According to Kennan, Cord Blood Registry has provided samples for 45 medical therapies. The stem cells were 100 percent viable for use. In fact, CBR holds the world record for the longest a sample was stored and then thawed for use in medical treatment. That sample was processed and stored in 1997 and recently used by physicians at City of Hope Hospital in San Diego, California, to treat a child with aplastic anemia.

Anyone who has decided to store their child’s umbilical cord blood should take the following steps.

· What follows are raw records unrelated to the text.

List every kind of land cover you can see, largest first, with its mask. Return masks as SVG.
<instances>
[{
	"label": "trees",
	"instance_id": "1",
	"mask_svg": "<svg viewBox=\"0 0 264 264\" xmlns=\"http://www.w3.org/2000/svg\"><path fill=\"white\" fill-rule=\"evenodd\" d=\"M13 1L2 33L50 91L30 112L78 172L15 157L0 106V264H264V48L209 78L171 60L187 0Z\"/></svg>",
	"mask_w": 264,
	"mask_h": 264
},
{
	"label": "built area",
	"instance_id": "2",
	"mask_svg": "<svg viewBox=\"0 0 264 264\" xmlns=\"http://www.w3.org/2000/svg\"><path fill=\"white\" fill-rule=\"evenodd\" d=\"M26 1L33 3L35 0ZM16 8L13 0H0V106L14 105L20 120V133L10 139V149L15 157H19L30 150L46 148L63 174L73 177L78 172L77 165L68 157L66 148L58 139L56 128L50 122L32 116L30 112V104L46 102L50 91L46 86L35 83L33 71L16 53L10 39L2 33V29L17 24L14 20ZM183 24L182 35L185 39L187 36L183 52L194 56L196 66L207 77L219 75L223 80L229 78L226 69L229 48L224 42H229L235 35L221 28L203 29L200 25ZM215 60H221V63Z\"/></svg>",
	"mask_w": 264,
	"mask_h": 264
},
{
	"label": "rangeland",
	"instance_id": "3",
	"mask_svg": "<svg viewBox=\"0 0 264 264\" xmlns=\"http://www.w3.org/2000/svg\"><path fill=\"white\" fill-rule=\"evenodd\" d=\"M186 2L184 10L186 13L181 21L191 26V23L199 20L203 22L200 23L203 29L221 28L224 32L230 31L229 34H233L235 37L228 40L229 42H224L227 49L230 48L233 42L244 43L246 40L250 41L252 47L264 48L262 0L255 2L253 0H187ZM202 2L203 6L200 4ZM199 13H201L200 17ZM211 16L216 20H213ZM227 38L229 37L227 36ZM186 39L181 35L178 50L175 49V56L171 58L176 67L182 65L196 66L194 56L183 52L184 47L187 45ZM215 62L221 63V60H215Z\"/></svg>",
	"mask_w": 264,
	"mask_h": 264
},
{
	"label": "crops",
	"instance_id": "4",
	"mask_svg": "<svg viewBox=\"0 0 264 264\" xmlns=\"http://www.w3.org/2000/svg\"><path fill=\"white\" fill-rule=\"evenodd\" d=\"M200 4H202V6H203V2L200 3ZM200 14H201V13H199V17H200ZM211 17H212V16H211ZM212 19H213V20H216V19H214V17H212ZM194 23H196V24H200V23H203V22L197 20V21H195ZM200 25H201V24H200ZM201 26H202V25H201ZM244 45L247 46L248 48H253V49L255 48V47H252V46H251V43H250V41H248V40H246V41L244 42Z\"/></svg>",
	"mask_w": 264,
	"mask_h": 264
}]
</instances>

  • Research the different cord blood storage facilities and find one that is right for you. Ask about fees, accreditation, storage facilities, transport and other important details. For public donation, contact the National Marrow Donor Program.
  • Choose a facility and contact it. The facility will send an information packet that may include a family medical history questionnaire, a consent form and collection materials.
  • Inform your obstetrician of your decision as soon as possible. Bring your kit with you to the next office visit so that he can familiarize himself with the collection process.
  • Pack the kit in your “delivery bag” along with your other personal items. You must give this kit to your obstetrician at the hospital so the blood will be collected.
  • As soon as possible during labor or after labor is completed, contact the cord blood storage facility and arrange for a courier to pick up the collected blood. Insist on a medical courier. This will ensure that the blood is handled with the utmost care to maintain viability. Most facilities arrange this for a fee. Public storage facilities pick up the collected blood for free.
  • The blood will be delivered and tested before being stored for potential future use for a yearly fee.
  • Breathe a sigh of relief. The blood is there if you need it, but hopefully and most likely you won’t. Now enjoy time with your new baby.

Private Cord Blood Banking

These are the oldest and most experienced private cord blood banking facilities nationwide. All are accredited by the American Association of Blood Banks.

  • Cor Cell, established 1996, www.corcell.com.
  • Cord Blood Registry, established 1995, www.cordblood.com.
  • Cryo-Cell International, Inc., established 1989, www.cryo-cell.com.
  • ViaCord, established 1995, www.viacord.com.